Generally, log levels can be switched to get different level of detailed logs. Usually a lowest level of log often can help one to identify which area of the codes could be wrong. To further debug, one usually increases the debug level to get more information. However, this results in unnecessary large amount of logs that is not related to the problem.

The quest is: what are the best practices on this issue? define another dimension of logs? By logic area, methods or else?
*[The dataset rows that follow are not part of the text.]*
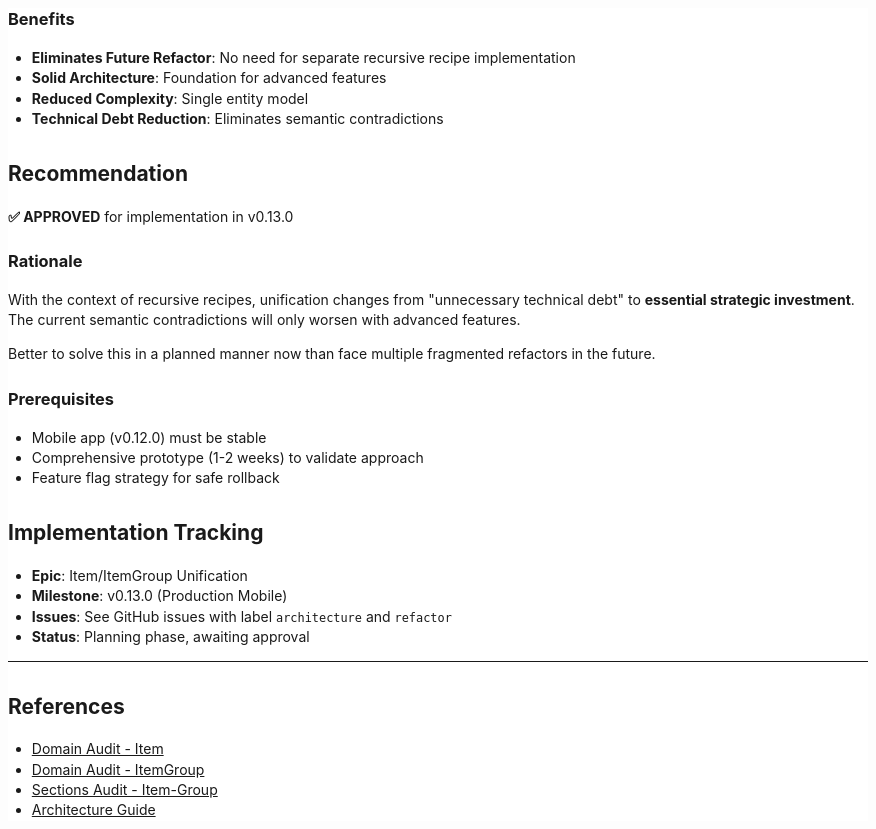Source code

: ### Benefits
- **Eliminates Future Refactor**: No need for separate recursive recipe implementation
- **Solid Architecture**: Foundation for advanced features
- **Reduced Complexity**: Single entity model
- **Technical Debt Reduction**: Eliminates semantic contradictions

## Recommendation

**✅ APPROVED** for implementation in v0.13.0

### Rationale
With the context of recursive recipes, unification changes from "unnecessary technical debt" to **essential strategic investment**. The current semantic contradictions will only worsen with advanced features.

Better to solve this in a planned manner now than face multiple fragmented refactors in the future.

### Prerequisites
- Mobile app (v0.12.0) must be stable
- Comprehensive prototype (1-2 weeks) to validate approach
- Feature flag strategy for safe rollback

## Implementation Tracking

- **Epic**: Item/ItemGroup Unification
- **Milestone**: v0.13.0 (Production Mobile)
- **Issues**: See GitHub issues with label `architecture` and `refactor`
- **Status**: Planning phase, awaiting approval

---

## References

- [Domain Audit - Item](./audit_domain_diet_item.md)
- [Domain Audit - ItemGroup](./audit_domain_diet_item-group.md)
- [Sections Audit - Item-Group](./audit_sections_item-group.md)
- [Architecture Guide](./ARCHITECTURE_GUIDE.md)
EDIT: This comes from a real project where the application deployed on customer environment and when things go wrong, the log is the thing they send in for debugging, definitely they will hate sending large amount of logs, or do the analysis/parsing themselves: usually they are non-technical customers. I guess this is related to the question of how to manager the logging efficiency in this situation. Please leave comment if opening another thread is more proper. Thanks.

+2  A: 

You could use different listeners for different parts of your application. But probably the best thing you could use is the Microsoft Log Parser which gives you the ability to run queries over your log file, e.g. you can do a SELECT on the data within a text log file. Check it out, it really is quite a powerful tool.

slugster
That is a cool tool, thanks for the tip slugster!
Dr. Xray
+1  A: 

If you have massive amounts of logs, you could separate them by functional area, this is what NHibernate does using log4net. Example:

NHiberate (root)
NHibernate.Loader
NHibernate.Cache
NHiberante.SQL
...

Also with a good library like log4j/net you can use a rolling log file appender which you can easily configure to not fill up your hard drive. For example, you can configure it to generate a log file up 10MB, then roll to another file up to 10 times and then go back the to first file and overwrite it.